Mix some olive oil (about 1/2 cup), and about 1 tsp. each dried basil, oregano, parsley, tarragon, and whatever sweet herbs you like, garlic powder, about 1 tsp. or more of kosher salt and some pepper.  

Cut your bread into pretty big croutons, toss with the oil mixture, put in 375° oven (tossing several times to turn over) until dried out and a golden color.  

Use on salads or just eat!


----------



## carnivore (Sep 7, 2003)

ooh, i'll have to try that.  I guess bread is a "gateway" food


----------



## oldcoot (Sep 7, 2003)

Carnivore, I find the local birds love those bread crumbs, too.

Problem with homemade bread is that it dries out too quickly.  With Jjust BW and I here, I have taken to prepare one 2 cup loaf at a time.  Lasts us three or four days - "us" tending to include the birds on the fourth day.

As 'Elf mentioned, sourdough cqan enslave you - except that there's an easy way out:  good ol' refrigeration halts the fermentation until you're ready to use it again.  But I just plan for sourdough a few days ahead of time and then use all the starter at one time.

I find bread making consumes so little time - popular opinion to the contrary - that I don't mind making it a couple of times a week.  Roughly 20 minutes of actual involvement - the rest of the time is rising and baking time.  BW whips up pies during TV commercials in the evening - I've begun doing the same with bread making.  (That ten-minutes of kneading does not have to be done all at once, I find.)


----------



## spearmint45 (Jan 12, 2004)

Hate to tell ya this...stale bread makes stale bread crumbs...

But hey, if you don't mind, neither do I


----------



## kitchenelf (Jan 12, 2004)

BUT, you've got to admit spearmint that hard, stale bread/stale breadcrumbs, does have its uses.   8)


----------



## spearmint45 (Jan 12, 2004)

Oh absolutely!
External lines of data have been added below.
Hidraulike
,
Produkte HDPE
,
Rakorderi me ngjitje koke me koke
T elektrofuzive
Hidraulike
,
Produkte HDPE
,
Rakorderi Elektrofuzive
I use hard bread to throw at people when I want them out of my kitchen, and makes a great surrogate basketball when I'm making hoop shots with the trash can...

Kidding...I throw old fruit at em'..got too much respect for bread!

Happy Baking


----------



## kitchenelf (Jan 12, 2004)

LOL - nothing like a rotten orange to send someone scurrying out of the kitchen!!  Actually, it's a good reason to not go IN the kitchen!!  

I was thinking more along the lines of say...Panzanella


----------



## BubbaGourmet (Jan 13, 2004)

Wooohoo! Throwing food items! Give me mushy tomatoes and that onion in the bottom of the box that looks like it was grown in a waste dump!


----------